This Sunday is Mother's Day (hi Mom!), so I took a math topic that I think is fun and themed it to fit the holiday. The Stable Marriage Problem is the famous mathematical scenario that we chose. Instead of a small village that has 10 women and 10 men who need to be paired in matrimony, we used mothers and the presents that their children picked out for Mother's Day.
So let's imagine that we have 5 mothers and 5 kids that want to put together a party. The children go out and buy five gifts. Now, the kids decide that in order for the moms to be as happy as possible with their gifts, they should give the moms some input in deciding what gift they want.
The moms are able to see each of the five gifts, and rank their choices from first to last. The kids make their rankings as well- each of them picks their own mother first, but then ranks their second to last choice behind them. Our question is this: Is it possible to arrange mothers with gifts so that each pair is stable and every mother and child is as happy as they can be? Then the Gale-Shapely algorithm begins! Make sure you've seen the video to get the idea of how the algorithm works. If you'd prefer a written explanation of the algorithm process, I really like this slideshow by Dr. Emily Riehl of Harvard University.

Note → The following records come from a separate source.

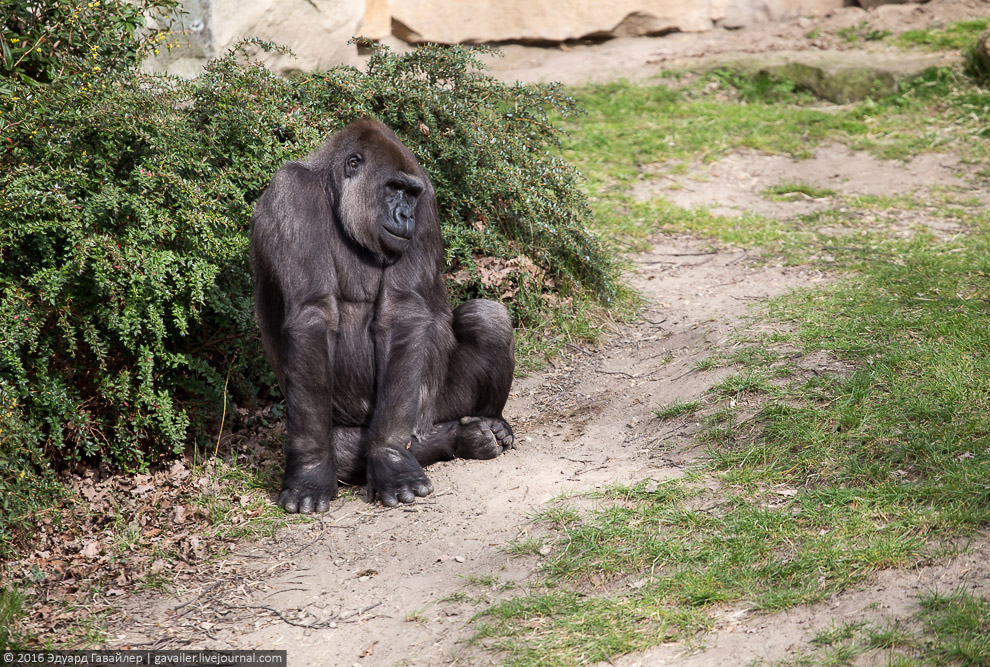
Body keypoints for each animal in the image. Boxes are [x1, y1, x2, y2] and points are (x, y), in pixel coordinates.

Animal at [252, 120, 520, 516]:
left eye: (411, 194)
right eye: (393, 189)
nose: (406, 215)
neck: (335, 196)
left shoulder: (427, 196)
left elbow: (400, 311)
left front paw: (390, 458)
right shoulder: (291, 193)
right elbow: (313, 316)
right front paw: (312, 468)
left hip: (435, 408)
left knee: (487, 318)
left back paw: (490, 424)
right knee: (347, 447)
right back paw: (464, 437)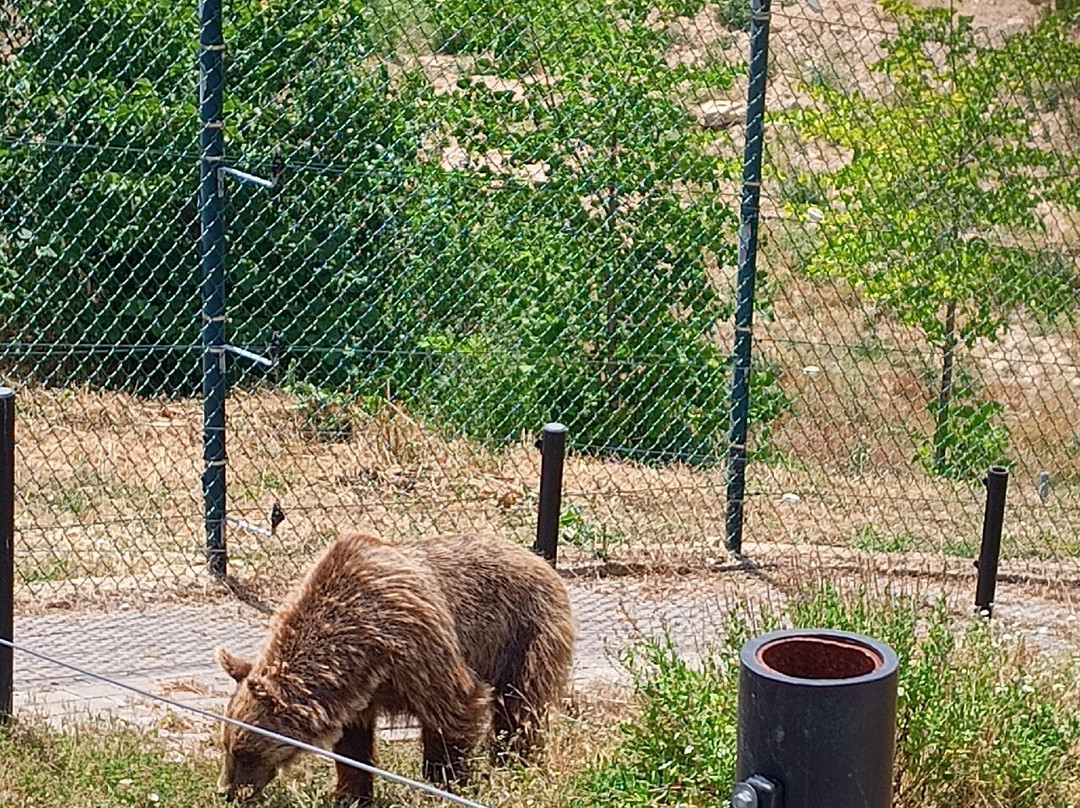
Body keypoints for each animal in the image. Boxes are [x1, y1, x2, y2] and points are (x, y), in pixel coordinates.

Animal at [215, 532, 576, 805]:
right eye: (227, 744)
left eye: (245, 752)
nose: (227, 791)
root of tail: (539, 558)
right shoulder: (358, 692)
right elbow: (353, 745)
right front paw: (350, 794)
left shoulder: (416, 647)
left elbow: (453, 711)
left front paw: (444, 784)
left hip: (522, 636)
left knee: (519, 709)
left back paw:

|The chalkboard after the algorithms were both completed.|
The last thing I did in the video was go through the algorithm again, but with the gifts proposing the possible pairings. When we went through this way, the results were totally different. But, it seems that no Mom is in a position where she can reject her offer for a better one. Therefore, the algorithm (which ended after only one round!) is complete, and stable.
As I alluded to in the video, there are a couple extremely interesting results of this problem, which I'll describe as a few theorems and their proofs.
Theorem 1: The algoritm arranges stable pairings.
Proof 1: Each of the kids' gifts that a given woman preferred to her final gift rejected her in favor of a match it preferred.
If a situation arised where a woman preferred a certain gift to one she recieved at the end of the algorithm, we know that she had already been "rejected" by that gift and it went to a mother that the child had ranked higher for that gift. We'll find that whenever the algorithm terminates, we've reached a stable match because nobody can do better than they've already done in this scenario.
Theorem 2: The algorithm assigns every mother their best possible gift.
This means that in this scenario, no woman could have ended up happier than with the arrangement we ended with.
Proof 2: We can use proof by contradiction to describe this. We'll start by assuming that a woman (Mom 1) was not assigned her best possible gift. Mom 1 must have been the first person rejected by a possible gift (Gift X) that she originally wanted, and so is assigned to the Algorithm Gift.
|Mom 1 preffered Gift X, but is assigned to Algorithm Gift|
Mom 1 prefers Gift X, but does not recieve it. This means that there was another woman, Mom 2, who requested Gift X who was higher on Gift X's list, meaning that Gift X rejected Mom 1.
|Mom 2 is assigned to Gift X instead of Mom 1|
In order for her to not have her best possible gift, there must have been a stable pairing possible that gave Mom 1 Gift X. We already know that Gift X has a priority to be with Mom 2 over Mom 1. A stable pairing between Mom 1 and Gift X is only possible if Mom 2 (Gift X's more ideal pair) is already partnered with another gift. This means that there must be a Gift Y that Mom 2 prefers even to Gift X. But that means that Mom 2 would have already requested Gift Y, who has already rejected her. This is where the contradiction lies. We stated that Mom 1 must have been the first woman rejected by a possible gift match.
|Mom 2 MUST have already been rejected by Gift Y, thus proving the theorem by contradiction|
This is not an easy proof to understand because of the logic and steps that go into it (remember Cheryl's Birthday?), but with some critical thinking it becomes clear.
Theorem 3: The algorithm assigns every gift with its worst possible mother pairing.
This proof I'll leave as an exercise to our readers, though I know solutions exist on the internet. Please leave a comment with your process for Theorem 3! Or, as always, please leave a comment if you have any questions or concerns about the post. I think the most important thing that I've learned from creating this video is that a group of moms might end up a lot happier with a Mother's Day gift if they're allowed input on a group of gifts!